Without thinking, Staff Sergeant Reginald Crawley pulled himself closer to the goat. From his position, deep in the Belgian mud, the veteran of the Isosceles Campaign trained his hijacked Mauser 9mm pistol on the sharp end of the animal. He gently squeezed the trigger and the rampant creature dropped in a heap, like a dislodged mound of supermarket oranges.
As the cordite from his shot gradually dispersed, the six foot eight inch Welshman levered himself painfully to his feet, using the dead Billy Goat as a fulcrum. He reached into his jacket pocket for his hip flask and his packet of Chesterfields. Twelve swigs later, coughing loudly and cursing at a nearby otter, the relieved soldier zipped up his khaki trousers and steadied himself for the long trek home.
One could only hope for a glimmer of a chance to look into the tortured psyche of the once mentally stable S/Sgt Crawley. Every now and again smoke would leak out of his left ear and waft its way, almost apologetically, past his walrus moustache and up into his nostril.
(It doesn`t really matter which one at this stage.)
Earlier that day, Wing Commander Guy Farnsworth had spotted a wildly bucking white and brown-coloured goat, from an altitude of 13 500ft. The rather cocky young pilot had suggested that the Home Guard send out a team to investigate. They did. Crawley was the only survivor of that team.
Farnsworth had noted in his Pilot`s Logbook that the goat had appeared to be butting people from all walks of life and all colours and religions. Not, in his words, `a matter to be taken lightly. `
His pen had run out at that stage and so the rest of what he had written was indecipherable.
I have it on good authority though, that one of Wing Commander Guy Farnsworth`s legs was shorter than the other.

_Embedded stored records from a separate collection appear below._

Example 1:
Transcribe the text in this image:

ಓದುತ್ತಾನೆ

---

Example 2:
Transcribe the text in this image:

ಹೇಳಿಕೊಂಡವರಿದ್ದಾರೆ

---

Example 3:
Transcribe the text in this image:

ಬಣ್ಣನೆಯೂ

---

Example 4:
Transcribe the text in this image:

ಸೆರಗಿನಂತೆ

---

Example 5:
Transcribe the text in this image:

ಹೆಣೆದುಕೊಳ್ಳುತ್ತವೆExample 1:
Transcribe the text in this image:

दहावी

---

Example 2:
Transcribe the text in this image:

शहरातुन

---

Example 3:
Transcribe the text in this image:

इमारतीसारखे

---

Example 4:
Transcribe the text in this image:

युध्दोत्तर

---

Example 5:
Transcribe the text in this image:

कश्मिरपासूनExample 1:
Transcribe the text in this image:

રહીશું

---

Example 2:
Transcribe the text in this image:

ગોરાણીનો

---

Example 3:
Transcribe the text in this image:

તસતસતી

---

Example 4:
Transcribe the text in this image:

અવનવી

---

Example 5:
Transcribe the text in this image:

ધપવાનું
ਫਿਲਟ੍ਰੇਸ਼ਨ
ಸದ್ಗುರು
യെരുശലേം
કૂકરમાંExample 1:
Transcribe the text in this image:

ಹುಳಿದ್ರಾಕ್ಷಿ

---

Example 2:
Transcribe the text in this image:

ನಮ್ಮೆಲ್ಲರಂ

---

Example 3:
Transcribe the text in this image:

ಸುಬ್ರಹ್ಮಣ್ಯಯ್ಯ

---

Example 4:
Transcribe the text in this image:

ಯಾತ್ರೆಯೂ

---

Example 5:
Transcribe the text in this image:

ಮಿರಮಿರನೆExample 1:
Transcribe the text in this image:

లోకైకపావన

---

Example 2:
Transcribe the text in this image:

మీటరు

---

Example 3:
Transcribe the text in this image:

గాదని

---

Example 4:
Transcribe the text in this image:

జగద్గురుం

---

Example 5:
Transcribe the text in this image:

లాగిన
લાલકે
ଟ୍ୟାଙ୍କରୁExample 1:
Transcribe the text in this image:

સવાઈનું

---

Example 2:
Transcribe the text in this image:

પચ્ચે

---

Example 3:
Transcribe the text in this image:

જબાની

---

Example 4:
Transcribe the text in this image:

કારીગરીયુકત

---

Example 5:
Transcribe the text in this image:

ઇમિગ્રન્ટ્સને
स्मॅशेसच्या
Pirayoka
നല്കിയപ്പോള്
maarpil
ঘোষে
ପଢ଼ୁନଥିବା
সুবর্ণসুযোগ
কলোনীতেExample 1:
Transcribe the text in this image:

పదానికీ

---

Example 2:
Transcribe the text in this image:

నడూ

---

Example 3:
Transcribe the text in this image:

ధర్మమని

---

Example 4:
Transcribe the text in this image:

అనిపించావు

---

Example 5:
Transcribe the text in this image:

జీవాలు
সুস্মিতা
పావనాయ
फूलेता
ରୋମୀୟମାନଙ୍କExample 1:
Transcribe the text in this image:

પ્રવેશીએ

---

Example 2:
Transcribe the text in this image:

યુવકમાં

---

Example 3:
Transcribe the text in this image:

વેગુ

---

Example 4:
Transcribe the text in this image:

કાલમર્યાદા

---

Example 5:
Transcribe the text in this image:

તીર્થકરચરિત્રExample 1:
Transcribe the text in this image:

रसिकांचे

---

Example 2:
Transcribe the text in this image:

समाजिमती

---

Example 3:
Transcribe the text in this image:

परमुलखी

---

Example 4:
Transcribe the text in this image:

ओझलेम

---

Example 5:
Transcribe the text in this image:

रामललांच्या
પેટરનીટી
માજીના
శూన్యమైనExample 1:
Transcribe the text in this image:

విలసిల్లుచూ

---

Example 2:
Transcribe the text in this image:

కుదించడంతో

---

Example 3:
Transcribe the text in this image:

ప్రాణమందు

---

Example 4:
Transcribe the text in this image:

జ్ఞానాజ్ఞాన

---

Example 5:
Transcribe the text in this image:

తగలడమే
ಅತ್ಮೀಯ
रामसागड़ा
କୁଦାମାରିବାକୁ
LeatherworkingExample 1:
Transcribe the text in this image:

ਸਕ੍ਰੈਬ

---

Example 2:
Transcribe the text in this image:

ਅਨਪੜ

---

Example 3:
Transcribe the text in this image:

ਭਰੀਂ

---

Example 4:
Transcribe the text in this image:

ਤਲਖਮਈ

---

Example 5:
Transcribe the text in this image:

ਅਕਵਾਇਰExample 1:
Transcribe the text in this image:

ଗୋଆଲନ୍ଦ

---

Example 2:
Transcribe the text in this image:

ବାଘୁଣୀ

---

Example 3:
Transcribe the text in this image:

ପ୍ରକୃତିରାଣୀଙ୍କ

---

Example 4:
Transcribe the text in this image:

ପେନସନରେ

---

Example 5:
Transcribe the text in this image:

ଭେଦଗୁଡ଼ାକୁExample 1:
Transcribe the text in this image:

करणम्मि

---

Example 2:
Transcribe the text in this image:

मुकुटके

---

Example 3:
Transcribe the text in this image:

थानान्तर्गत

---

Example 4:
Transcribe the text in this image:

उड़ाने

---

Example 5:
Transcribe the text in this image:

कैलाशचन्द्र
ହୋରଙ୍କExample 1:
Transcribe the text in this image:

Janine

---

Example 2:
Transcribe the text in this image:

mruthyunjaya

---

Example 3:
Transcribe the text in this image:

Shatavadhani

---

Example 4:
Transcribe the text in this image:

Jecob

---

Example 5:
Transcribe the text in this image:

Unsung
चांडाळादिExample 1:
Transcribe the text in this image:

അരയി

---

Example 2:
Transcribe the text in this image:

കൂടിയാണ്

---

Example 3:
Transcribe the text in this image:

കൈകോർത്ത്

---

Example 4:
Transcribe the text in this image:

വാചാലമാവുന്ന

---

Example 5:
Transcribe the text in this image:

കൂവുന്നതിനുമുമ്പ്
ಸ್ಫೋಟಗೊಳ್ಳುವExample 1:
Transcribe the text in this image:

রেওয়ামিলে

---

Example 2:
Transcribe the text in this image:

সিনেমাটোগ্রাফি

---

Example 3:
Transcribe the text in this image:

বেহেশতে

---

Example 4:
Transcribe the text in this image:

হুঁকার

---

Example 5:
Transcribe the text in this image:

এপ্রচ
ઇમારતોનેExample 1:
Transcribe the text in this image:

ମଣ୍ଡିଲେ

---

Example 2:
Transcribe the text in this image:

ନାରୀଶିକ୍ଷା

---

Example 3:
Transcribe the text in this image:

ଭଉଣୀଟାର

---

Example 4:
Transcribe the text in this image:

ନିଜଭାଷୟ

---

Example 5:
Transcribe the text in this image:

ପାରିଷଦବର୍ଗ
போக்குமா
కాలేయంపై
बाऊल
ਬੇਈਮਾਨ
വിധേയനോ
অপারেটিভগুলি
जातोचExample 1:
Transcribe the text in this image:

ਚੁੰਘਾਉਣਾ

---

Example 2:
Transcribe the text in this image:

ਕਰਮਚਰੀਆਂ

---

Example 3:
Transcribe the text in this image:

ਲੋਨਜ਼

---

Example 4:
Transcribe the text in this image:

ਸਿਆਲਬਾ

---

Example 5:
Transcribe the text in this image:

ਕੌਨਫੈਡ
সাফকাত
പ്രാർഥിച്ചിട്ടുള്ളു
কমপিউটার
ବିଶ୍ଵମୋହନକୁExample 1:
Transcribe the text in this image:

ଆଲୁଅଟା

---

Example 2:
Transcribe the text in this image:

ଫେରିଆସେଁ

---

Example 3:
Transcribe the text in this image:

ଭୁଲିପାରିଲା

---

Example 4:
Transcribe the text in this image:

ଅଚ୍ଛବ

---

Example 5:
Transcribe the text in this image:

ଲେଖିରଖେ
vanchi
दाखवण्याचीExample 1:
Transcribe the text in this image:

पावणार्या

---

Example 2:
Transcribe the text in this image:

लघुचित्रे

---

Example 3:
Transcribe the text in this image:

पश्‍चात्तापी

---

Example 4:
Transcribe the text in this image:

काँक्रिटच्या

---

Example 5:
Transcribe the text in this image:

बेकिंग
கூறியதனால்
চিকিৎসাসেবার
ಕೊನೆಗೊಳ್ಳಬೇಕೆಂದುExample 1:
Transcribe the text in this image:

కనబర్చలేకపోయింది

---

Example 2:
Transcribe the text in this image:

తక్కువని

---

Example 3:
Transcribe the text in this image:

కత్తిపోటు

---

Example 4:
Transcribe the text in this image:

The call had come through to the Staff Sergeant at about 2.15pm on that quaint summer’s afternoon in rural Belgium. The blue gums were blueing and the weeping willows weeping as Crawley replaced the field telephone`s receiver and waddled off to the bathroom, in answer to his earlier foray into a Belgian curry.
After much farting and flushing of water, he left the bathroom and strode out in the direction of Timdon Woude (Woods), where the goat had been spotted. The orders he had received forbade him from divulging any details of the operation to anyone, that included his pet Squirrel, Simon, who he had nursed back to health after it had inadvertently eaten a small piece of meteorite that it had discovered amongst some mushrooms.
Amongst the motley crew of pensioners that made up the Home Guard squad that investigated the goat, was a veteran of the Spanish Uncivil War. 85 years of age, and very loud, Grandpa Gimple attempted to disarm the animal using a prawn pump that he`d borrowed from Sir Arthur Wickham – the famous British whale hunter.
The brown and white Billy Goat was, in fact, unarmed but did not like people and especially people who were fucking up Belgium. The goat put its head down and charged, in a sort of Central European style.
After the blood and dentures were tidied up and the forest clearing was tucked in to bed, Staff Sergeant Reginald Crawley gazed towards the setting sun. He sneezed lightly as a tendril of smoke slithered unerringly from out of his ear and up into his left nostril. Oh how he ached for home and a huge slice of fried porridge, which is considered a delicacy in Dryvnnllandudder, a tiny Greek village just north of Cardiff.